Problem with Threadidx not being set (or always zero)

I am in the process of writing a new Cuda program, and I am seeing a problem I have not
seen before in any of the previous programs I have written.

The symptom is that threadIdx.x, .y and blockIdx.x, .y, etc are always zero. The other builtin
variables seem to be fine, e.g. blockDim, GridDim, warpSize, etc.

Other programs that I have written seem to compile and write fine. My guess is that I am
somehow clobbering something in the kernel, or not initializing something, but its not
obvious. Has anyone else seen this, does anyone have any suggestions ?

I am running Cuda 3.0 on redhat enterprise 5.4 with a GEFORCE GTX 260 (216 core).

Thank you !
MW

Every thread in your kernel gets the same value of threadIdx and blockIdx?

That is correct, both thradIdx.x and blockIdx.x are set to 0 for every thread.

I have tried playing with other related items, such as changing the gridDim and

blockDim and those come over to the thread just fine. I just tried this on a

minimal kernel, which just sets the values of a debug array, which I bring back

and I am getting the same result. So I have to believe that I am doing something

very screwy elsewhere that is causing this. But I first wanted to see if anyone

else has ever seen this symptom.

Thank you to those who have read this and for any replies.

MW

I have never seen this before. Are you sure your kernel is executing at all?

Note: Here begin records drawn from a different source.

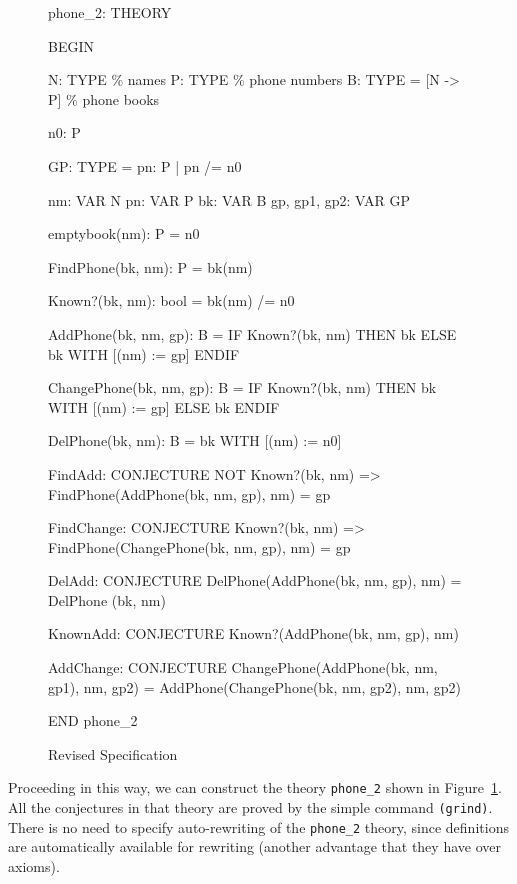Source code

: \begin{figure}[htbp]
\begin{pvsexample}
phone_2: THEORY

BEGIN

  N: TYPE              \% names
  P: TYPE              \% phone numbers
  B: TYPE = [N -> P]   \% phone books

  n0: P

  GP: TYPE = {pn: P | pn /= n0}

  nm: VAR N
  pn: VAR P
  bk: VAR B
  gp, gp1, gp2: VAR GP

  emptybook(nm): P = n0

  FindPhone(bk, nm): P = bk(nm)

  Known?(bk, nm): bool = bk(nm) /= n0

  AddPhone(bk, nm, gp): B = 
    IF Known?(bk, nm) THEN bk ELSE bk WITH [(nm) := gp] ENDIF

  ChangePhone(bk, nm, gp): B = 
    IF Known?(bk, nm) THEN bk WITH [(nm) := gp] ELSE bk ENDIF

  DelPhone(bk, nm): B = bk WITH [(nm) := n0]

  FindAdd: CONJECTURE
    NOT Known?(bk, nm) => FindPhone(AddPhone(bk, nm, gp), nm) = gp

  FindChange: CONJECTURE
    Known?(bk, nm) => FindPhone(ChangePhone(bk, nm, gp), nm) = gp

  DelAdd: CONJECTURE
    DelPhone(AddPhone(bk, nm, gp), nm) = DelPhone (bk, nm)

  KnownAdd: CONJECTURE Known?(AddPhone(bk, nm, gp), nm)

  AddChange: CONJECTURE
    ChangePhone(AddPhone(bk, nm, gp1), nm, gp2) =
      AddPhone(ChangePhone(bk, nm, gp2), nm, gp2)

END phone_2
\end{pvsexample}
\caption{\label{fig2}Revised Specification}
\end{figure}
Proceeding in this way, we can construct the theory {\tt phone\_2}
shown in Figure~\ref{fig2}.  All the conjectures in that theory
are proved by the simple command {\tt (grind)}.   There is no need to
specify auto-rewriting of the {\tt phone\_2} theory, since definitions
are automatically available for rewriting (another advantage that they
have over axioms).

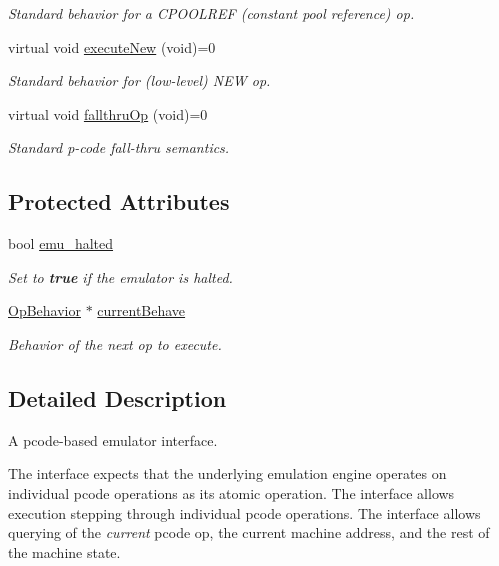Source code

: \begin{DoxyCompactItemize}
\begin{DoxyCompactList}\small\item\em Standard behavior for a C\+P\+O\+O\+L\+R\+EF (constant pool reference) op. \end{DoxyCompactList}\item 
virtual void \mbox{\hyperlink{class_emulate_ad6d1b182791e6d69b6469ea159729372}{execute\+New}} (void)=0
\begin{DoxyCompactList}\small\item\em Standard behavior for (low-\/level) N\+EW op. \end{DoxyCompactList}\item 
virtual void \mbox{\hyperlink{class_emulate_ae9cd5b56525c54479e9c7add4a17687b}{fallthru\+Op}} (void)=0
\begin{DoxyCompactList}\small\item\em Standard p-\/code fall-\/thru semantics. \end{DoxyCompactList}\end{DoxyCompactItemize}
\subsection*{Protected Attributes}
\begin{DoxyCompactItemize}
\item 
bool \mbox{\hyperlink{class_emulate_a8811816cbc0eef9f4cdb856cfd496e94}{emu\+\_\+halted}}
\begin{DoxyCompactList}\small\item\em Set to {\bfseries{true}} if the emulator is halted. \end{DoxyCompactList}\item 
\mbox{\hyperlink{class_op_behavior}{Op\+Behavior}} $\ast$ \mbox{\hyperlink{class_emulate_a1e5d4f8c0ad5c62aa3e723440c5141ca}{current\+Behave}}
\begin{DoxyCompactList}\small\item\em Behavior of the next op to execute. \end{DoxyCompactList}\end{DoxyCompactItemize}


\subsection{Detailed Description}
A pcode-\/based emulator interface. 

The interface expects that the underlying emulation engine operates on individual pcode operations as its atomic operation. The interface allows execution stepping through individual pcode operations. The interface allows querying of the {\itshape current} pcode op, the current machine address, and the rest of the machine state. 

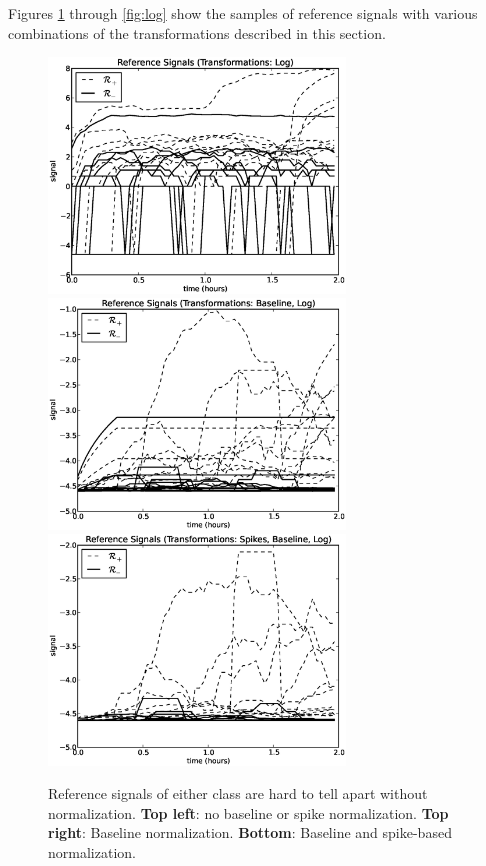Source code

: Figures \ref{fig:baseline_spikes} through \ref{fig:log} show the samples of
reference signals with various combinations of the transformations described in
this section.
\begin{figure}[h!]
\begin{center}
\includegraphics[width=3.10in]{../fig/final/signal_transform/log.eps}\includegraphics[width=3.10in]{../fig/final/signal_transform/log_baseline.eps}
\includegraphics[width=3.10in]{../fig/final/signal_transform/log_baseline_spikes.eps}
\end{center}
\caption{\label{fig:baseline_spikes} Reference signals of either class are hard to tell apart without normalization. {\bf Top left}: no baseline or spike normalization. {\bf Top right}: Baseline normalization. {\bf Bottom}: Baseline and spike-based normalization.}
\end{figure}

This problem appears to have something to do with using threadIdx, etc to initialize a
variable. If you do a normal assignment to a variable, everything seems to work. This
is Cuda 3.0.

int x = blockIdx.x; // does not work but
int x; x = blockIdx.x; // works.

Thank you again for all your input !

MW

This problem appears to have something to do with using threadIdx, etc to initialize a
variable. If you do a normal assignment to a variable, everything seems to work. This
is Cuda 3.0.

int x = blockIdx.x; // does not work but
int x; x = blockIdx.x; // works.

Thank you again for all your input !

MW

Could you post a small code example that has the same problem as your application? Device as well as host code would be useful here, as it does sound like the kernel itself is being optimized out.